Academically as well, schools are often a negative place for gender and sexual minority youth and experiencing bullying in such contexts can have negative implications for student success. For example, Swearer et al. (2008) found that boys who are bullied by being called gay tend to hold more negative perceptions of the school climate, and in a survey of 350 sexual minority youths, D’Augelli, Pilkington and Hershberger (2002) found that up to half of respondents experienced verbal abuse in high school because of their sexual orientation. Peter and Taylor’s (2013) study of Canadian students found that compared to the 15 percent of heterosexual students who reported as such, 78 percent of transgender and 62 percent of sexual minority students felt unsafe at school. Such research clearly demonstrates how the educational environment can be an unwelcoming, if not hostile, place for SGM youth, in part due to the presence of GSB.

When faced with such unwelcoming contexts, some students have been shown to engage in avoidance tactics. In Peter and Taylor’s (2013) study, 30 percent of sexual and gender

minority students reported avoidance behaviours in the form of skipping school due to feeling unsafe either on the way to, or while at school. This was particularly true for transgender participants who were most likely to have skipped over ten days of school. Peter and Taylor (2013) also found that feelings towards school attachment were further impacted by experiences of homophobic or transphobic bullying.

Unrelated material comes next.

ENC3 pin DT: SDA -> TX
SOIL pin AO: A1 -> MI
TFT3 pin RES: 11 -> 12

Another important finding is that absenteeism is likely to begin at younger ages for sexual minority youth than for heterosexual youth. In Robinson and Espelage’s (2011) study of students from Wisconsin, the researchers found that about 22 percent of

surveyed LGBTQ students had already begun skipping school in the middle school years compared to seven percent of their sampled heterosexual peers, which later doubled to 14 percent during the high school years, while sexual minority student rates of absenteeism remained stable from middle school to high school.

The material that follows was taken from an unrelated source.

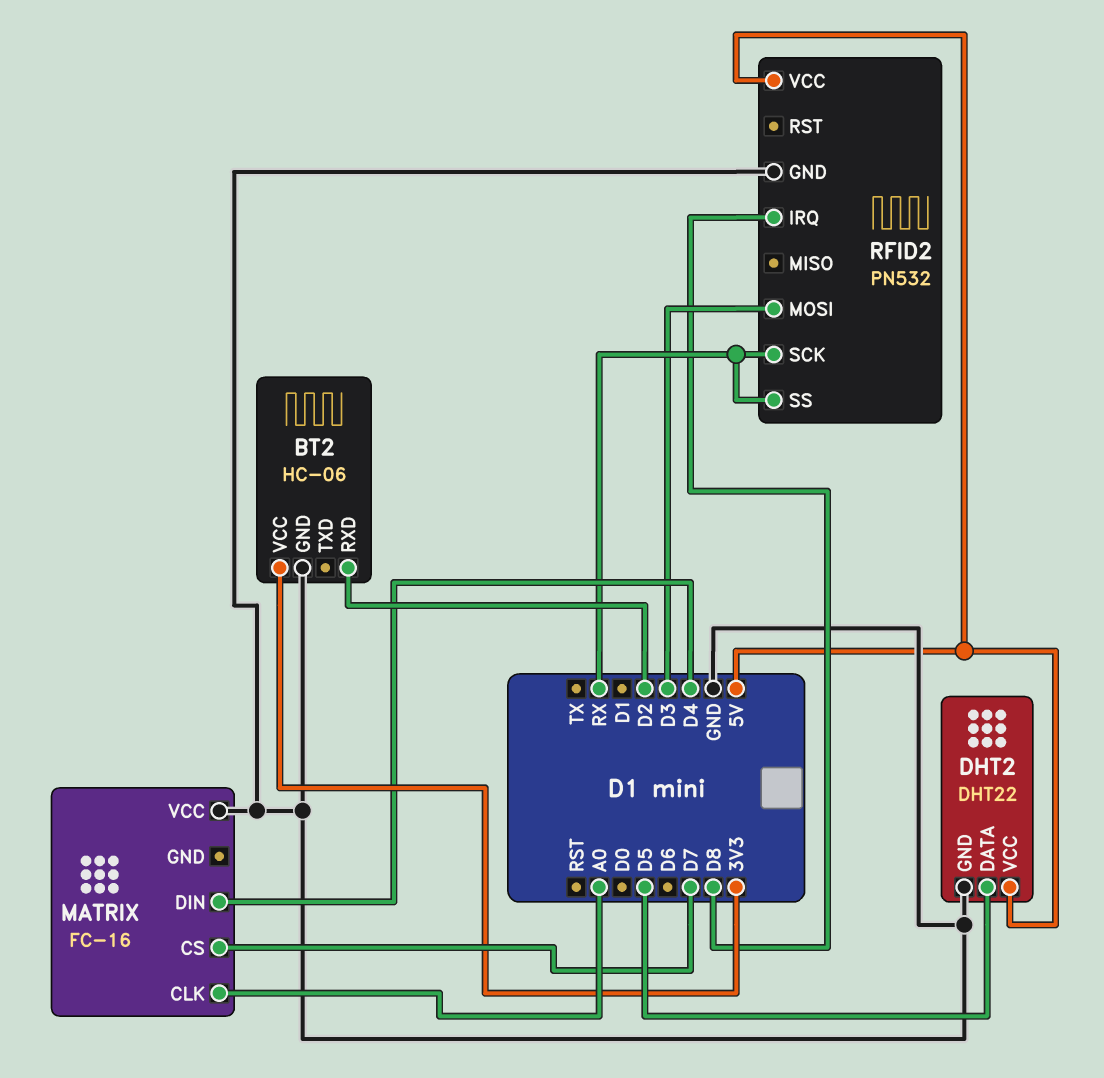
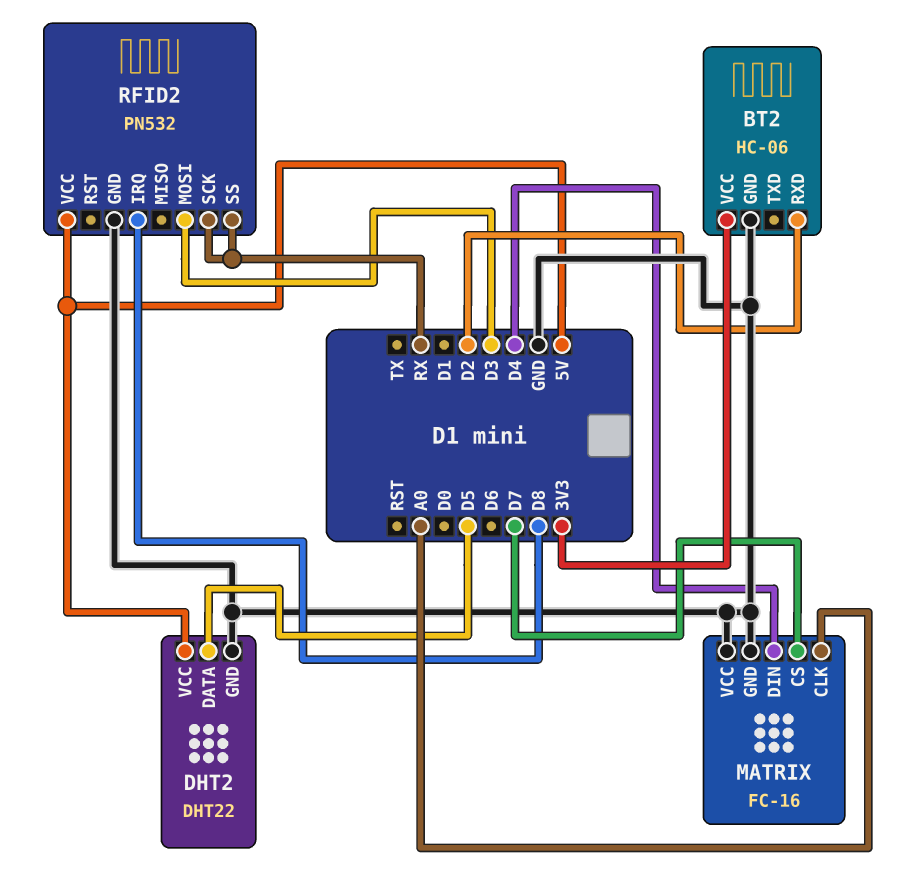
MATRIX pin GND: none -> GND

Faced with hostile school contexts and employing coping strategies that may involve avoidance tactics means that later educational transitions could be negatively impacted. Research has suggested that students who experienced high levels of victimization based on their gender or sexual identity were more likely to report plans that did not involve pursuing any type of post-secondary education compared to those students who had experienced low levels of victimization (Kosciw, Greytak, Diaz & Bartkiewicz, 2010). Aragon et al. (2014) have also found that the victimization of LGBTQ students also partially impacts intentions to finish high school and attend a four-year college, although the authors contend that more research is needed to investigate the motivations of

LGBTQ students.

From the above literature, it is clear that the consequences of bullying, and GSB in particular, are severe and far-reaching. This provides the necessary support for current intervention initiatives, and further highlights the need to consider sub-types of bullying that may result in differential impacts on certain groups. Based on this need for

intervention, schools have worked on addressing this issue and a variety of anti-bullying initiatives have been introduced in schools around the world. In order to contextualize the current study and to provide a baseline understanding that can be used to determine

improvements, it is important to consider what is currently being done in the Ontario context to address the issue of bullying and to target identity-based forms such as GSB. Furthermore, it is beneficial to highlight the strengths and weaknesses of the current initiatives based on existing literature and by considering the potential issues that arise with the implementation of Ministry expectations in everyday school contexts. Once this information has been presented, a theoretical explanation of the issue can be used to further illustrate why anti-bullying measures are likely to be limited in their effectiveness when it comes to addressing bullying. Theoretically framing how the heteronormative school context enables GSB will also illustrate how further changes at an institutional level need to be made to better prevent GSB and also build resilience amongst the SGM students to mitigate the negative consequences associated with being a target.